I scoff with a dose of attitude. “You trying to diagnose me again?”

“Just a habit of mine.”

“You really think you can read me like a chart, huh?”

“Not yet,” he says, his words laced with confidence. “But I am getting familiar with the symptoms.”

I should pull away. I should call Ava before I get too deep in this shit.

I should remember the part where we are on the boat with another psychopath murderer who is leading us to his favorite dropping point.

But all I can think about is the way that his words rip through me like a swinging machete.

“I’m starting to think you are enjoying the scenery,” I mutter.

He gives me a feral grin. “Devouring every drop of it.”

As I’m soaking in the treacherous effect of his words, the boat comes to a halt, the motor humming to a standstill. The shore is barely visible, just the silhouettes of trees in the distance.

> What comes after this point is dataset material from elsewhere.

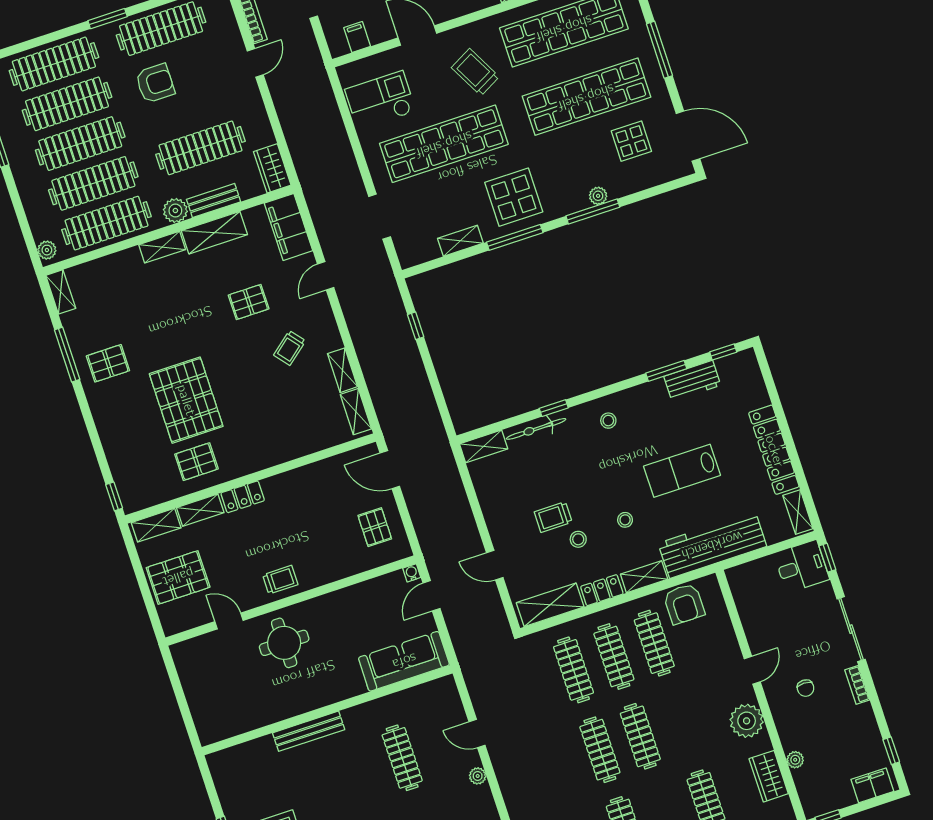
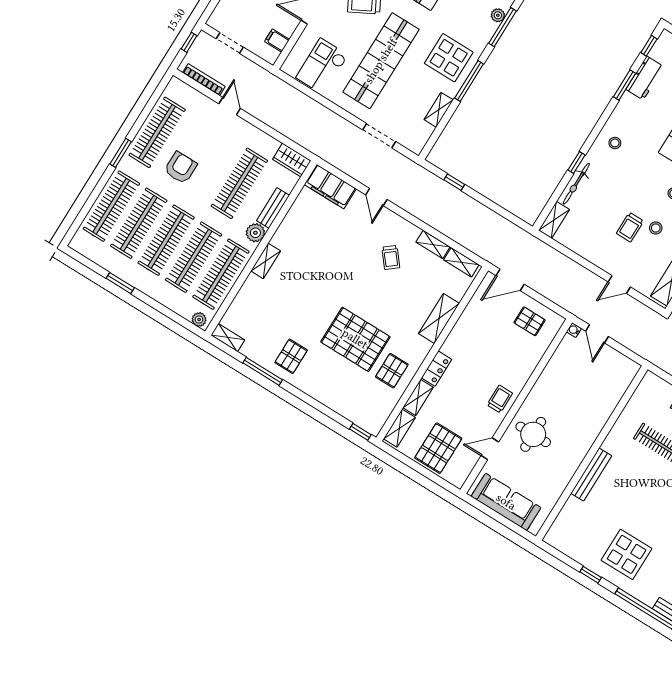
shelving: (214, 233) -> (439, 318), moved
pallet: (249, 302) -> (344, 251), removed
sofa: (404, 661) -> (506, 502), moved, turned 90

Reed brings two fingers to his lips. The giggles are gone. All that can be heard is a pounding sound. Like a drumstick thudding against the hull.

“Quiet,” he whispers.

We slowly scramble to our knees, as silent as a pair of cougars in the night. Reed leads the way to scramble around the cockpit. A scalpel in his hand.

“Fuck…” the bastard’s voice whispers, while the woman’s moan can barely be heard. “Yeah, yeah, take it.”

My jaw locks so hard I taste copper and the side of my cheek. “What a sick fuck,” I hiss. Drugging dates and prostitutes. My teeth grind against each other. Sweat runs down my ribs. There’s no way I’m letting this bastard live to see another sunrise.

I crouch around Reed, wire in my hands, I’ll choke this motherfucker out. Take away enough oxygen to make him pass out and then bring him back again. Do it on repeat and until his brain self-destructs from panic. The image is a beautiful roar in my skull—a fantasy I didn't know that I had.

We turn the bend and see the sick fuck, on top of the woman, his belly shaking. “I got this,” I whisper, stepping forward and wrapping the wire around his girthy neck. His arms flail, nearly walloping my head. A muffled “Get o—"escapes the bastard’s lips.

“Hold his throat tight,” Reed seethes.